▸ **Stated task**:
Rewrite the lines below so that "scientific name" is swapped for "binomial name" everywhere it appears, leaving every other part unchanged.

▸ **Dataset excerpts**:
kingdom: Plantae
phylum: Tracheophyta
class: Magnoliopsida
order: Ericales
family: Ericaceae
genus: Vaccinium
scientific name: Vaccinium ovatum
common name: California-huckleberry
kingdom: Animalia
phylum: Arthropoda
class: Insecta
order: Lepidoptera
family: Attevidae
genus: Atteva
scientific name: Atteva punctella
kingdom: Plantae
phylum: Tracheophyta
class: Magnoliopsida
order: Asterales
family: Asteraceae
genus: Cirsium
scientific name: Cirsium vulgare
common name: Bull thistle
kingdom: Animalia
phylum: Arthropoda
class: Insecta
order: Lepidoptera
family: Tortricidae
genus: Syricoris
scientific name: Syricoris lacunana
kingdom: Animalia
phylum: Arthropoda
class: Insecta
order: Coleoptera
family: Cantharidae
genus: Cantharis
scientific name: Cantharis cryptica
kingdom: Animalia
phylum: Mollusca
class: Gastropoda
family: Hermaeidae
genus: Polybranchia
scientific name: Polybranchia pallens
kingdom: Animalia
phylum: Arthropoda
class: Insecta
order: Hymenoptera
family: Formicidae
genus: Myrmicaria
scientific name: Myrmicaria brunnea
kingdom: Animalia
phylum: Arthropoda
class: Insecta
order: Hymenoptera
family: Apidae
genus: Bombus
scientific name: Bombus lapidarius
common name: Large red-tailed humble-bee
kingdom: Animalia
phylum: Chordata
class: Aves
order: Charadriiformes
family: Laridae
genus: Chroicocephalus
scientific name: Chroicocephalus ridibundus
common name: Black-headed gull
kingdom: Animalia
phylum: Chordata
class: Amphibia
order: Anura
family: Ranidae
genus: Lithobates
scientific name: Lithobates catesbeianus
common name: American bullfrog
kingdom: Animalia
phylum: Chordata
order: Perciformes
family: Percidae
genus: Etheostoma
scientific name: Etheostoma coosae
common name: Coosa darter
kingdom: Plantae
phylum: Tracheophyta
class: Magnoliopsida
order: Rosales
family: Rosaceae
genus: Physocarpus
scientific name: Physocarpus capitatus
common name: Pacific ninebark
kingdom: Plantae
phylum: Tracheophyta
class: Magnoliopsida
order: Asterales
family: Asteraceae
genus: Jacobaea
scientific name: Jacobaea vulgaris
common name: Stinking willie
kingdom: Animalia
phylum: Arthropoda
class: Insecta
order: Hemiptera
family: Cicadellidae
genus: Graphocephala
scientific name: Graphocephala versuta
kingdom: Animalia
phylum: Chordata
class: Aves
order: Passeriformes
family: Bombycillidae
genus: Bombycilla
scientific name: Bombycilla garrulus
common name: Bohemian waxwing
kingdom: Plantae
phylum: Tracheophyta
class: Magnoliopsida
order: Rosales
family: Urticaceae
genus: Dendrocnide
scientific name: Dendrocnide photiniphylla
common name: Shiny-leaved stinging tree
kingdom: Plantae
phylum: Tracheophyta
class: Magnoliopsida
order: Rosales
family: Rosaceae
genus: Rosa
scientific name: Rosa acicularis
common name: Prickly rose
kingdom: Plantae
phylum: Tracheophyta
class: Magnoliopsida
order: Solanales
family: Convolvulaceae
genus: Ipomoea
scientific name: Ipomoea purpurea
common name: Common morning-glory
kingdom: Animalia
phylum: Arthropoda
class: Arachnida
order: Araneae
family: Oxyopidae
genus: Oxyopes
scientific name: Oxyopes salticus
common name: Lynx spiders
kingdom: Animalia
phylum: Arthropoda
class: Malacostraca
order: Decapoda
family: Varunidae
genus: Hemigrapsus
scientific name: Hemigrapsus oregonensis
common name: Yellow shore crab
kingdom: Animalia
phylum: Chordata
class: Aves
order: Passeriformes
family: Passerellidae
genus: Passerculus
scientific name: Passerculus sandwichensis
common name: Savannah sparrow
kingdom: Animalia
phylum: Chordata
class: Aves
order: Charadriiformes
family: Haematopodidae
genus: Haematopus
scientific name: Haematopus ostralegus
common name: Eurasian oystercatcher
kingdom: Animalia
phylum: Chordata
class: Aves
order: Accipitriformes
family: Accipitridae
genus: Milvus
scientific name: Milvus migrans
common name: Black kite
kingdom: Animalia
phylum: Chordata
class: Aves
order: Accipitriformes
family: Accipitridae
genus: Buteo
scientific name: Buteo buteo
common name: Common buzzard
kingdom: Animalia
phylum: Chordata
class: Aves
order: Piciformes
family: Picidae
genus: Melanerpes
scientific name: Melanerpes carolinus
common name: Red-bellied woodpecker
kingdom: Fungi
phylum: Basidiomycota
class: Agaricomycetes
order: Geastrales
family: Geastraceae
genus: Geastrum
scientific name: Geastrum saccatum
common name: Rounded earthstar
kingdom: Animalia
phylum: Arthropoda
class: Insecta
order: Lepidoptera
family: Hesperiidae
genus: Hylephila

▸ **Response to the task**:
kingdom: Plantae
phylum: Tracheophyta
class: Magnoliopsida
order: Ericales
family: Ericaceae
genus: Vaccinium
binomial name: Vaccinium ovatum
common name: California-huckleberry
kingdom: Animalia
phylum: Arthropoda
class: Insecta
order: Lepidoptera
family: Attevidae
genus: Atteva
binomial name: Atteva punctella
kingdom: Plantae
phylum: Tracheophyta
class: Magnoliopsida
order: Asterales
family: Asteraceae
genus: Cirsium
binomial name: Cirsium vulgare
common name: Bull thistle
kingdom: Animalia
phylum: Arthropoda
class: Insecta
order: Lepidoptera
family: Tortricidae
genus: Syricoris
binomial name: Syricoris lacunana
kingdom: Animalia
phylum: Arthropoda
class: Insecta
order: Coleoptera
family: Cantharidae
genus: Cantharis
binomial name: Cantharis cryptica
kingdom: Animalia
phylum: Mollusca
class: Gastropoda
family: Hermaeidae
genus: Polybranchia
binomial name: Polybranchia pallens
kingdom: Animalia
phylum: Arthropoda
class: Insecta
order: Hymenoptera
family: Formicidae
genus: Myrmicaria
binomial name: Myrmicaria brunnea
kingdom: Animalia
phylum: Arthropoda
class: Insecta
order: Hymenoptera
family: Apidae
genus: Bombus
binomial name: Bombus lapidarius
common name: Large red-tailed humble-bee
kingdom: Animalia
phylum: Chordata
class: Aves
order: Charadriiformes
family: Laridae
genus: Chroicocephalus
binomial name: Chroicocephalus ridibundus
common name: Black-headed gull
kingdom: Animalia
phylum: Chordata
class: Amphibia
order: Anura
family: Ranidae
genus: Lithobates
binomial name: Lithobates catesbeianus
common name: American bullfrog
kingdom: Animalia
phylum: Chordata
order: Perciformes
family: Percidae
genus: Etheostoma
binomial name: Etheostoma coosae
common name: Coosa darter
kingdom: Plantae
phylum: Tracheophyta
class: Magnoliopsida
order: Rosales
family: Rosaceae
genus: Physocarpus
binomial name: Physocarpus capitatus
common name: Pacific ninebark
kingdom: Plantae
phylum: Tracheophyta
class: Magnoliopsida
order: Asterales
family: Asteraceae
genus: Jacobaea
binomial name: Jacobaea vulgaris
common name: Stinking willie
kingdom: Animalia
phylum: Arthropoda
class: Insecta
order: Hemiptera
family: Cicadellidae
genus: Graphocephala
binomial name: Graphocephala versuta
kingdom: Animalia
phylum: Chordata
class: Aves
order: Passeriformes
family: Bombycillidae
genus: Bombycilla
binomial name: Bombycilla garrulus
common name: Bohemian waxwing
kingdom: Plantae
phylum: Tracheophyta
class: Magnoliopsida
order: Rosales
family: Urticaceae
genus: Dendrocnide
binomial name: Dendrocnide photiniphylla
common name: Shiny-leaved stinging tree
kingdom: Plantae
phylum: Tracheophyta
class: Magnoliopsida
order: Rosales
family: Rosaceae
genus: Rosa
binomial name: Rosa acicularis
common name: Prickly rose
kingdom: Plantae
phylum: Tracheophyta
class: Magnoliopsida
order: Solanales
family: Convolvulaceae
genus: Ipomoea
binomial name: Ipomoea purpurea
common name: Common morning-glory
kingdom: Animalia
phylum: Arthropoda
class: Arachnida
order: Araneae
family: Oxyopidae
genus: Oxyopes
binomial name: Oxyopes salticus
common name: Lynx spiders
kingdom: Animalia
phylum: Arthropoda
class: Malacostraca
order: Decapoda
family: Varunidae
genus: Hemigrapsus
binomial name: Hemigrapsus oregonensis
common name: Yellow shore crab
kingdom: Animalia
phylum: Chordata
class: Aves
order: Passeriformes
family: Passerellidae
genus: Passerculus
binomial name: Passerculus sandwichensis
common name: Savannah sparrow
kingdom: Animalia
phylum: Chordata
class: Aves
order: Charadriiformes
family: Haematopodidae
genus: Haematopus
binomial name: Haematopus ostralegus
common name: Eurasian oystercatcher
kingdom: Animalia
phylum: Chordata
class: Aves
order: Accipitriformes
family: Accipitridae
genus: Milvus
binomial name: Milvus migrans
common name: Black kite
kingdom: Animalia
phylum: Chordata
class: Aves
order: Accipitriformes
family: Accipitridae
genus: Buteo
binomial name: Buteo buteo
common name: Common buzzard
kingdom: Animalia
phylum: Chordata
class: Aves
order: Piciformes
family: Picidae
genus: Melanerpes
binomial name: Melanerpes carolinus
common name: Red-bellied woodpecker
kingdom: Fungi
phylum: Basidiomycota
class: Agaricomycetes
order: Geastrales
family: Geastraceae
genus: Geastrum
binomial name: Geastrum saccatum
common name: Rounded earthstar
kingdom: Animalia
phylum: Arthropoda
class: Insecta
order: Lepidoptera
family: Hesperiidae
genus: Hylephila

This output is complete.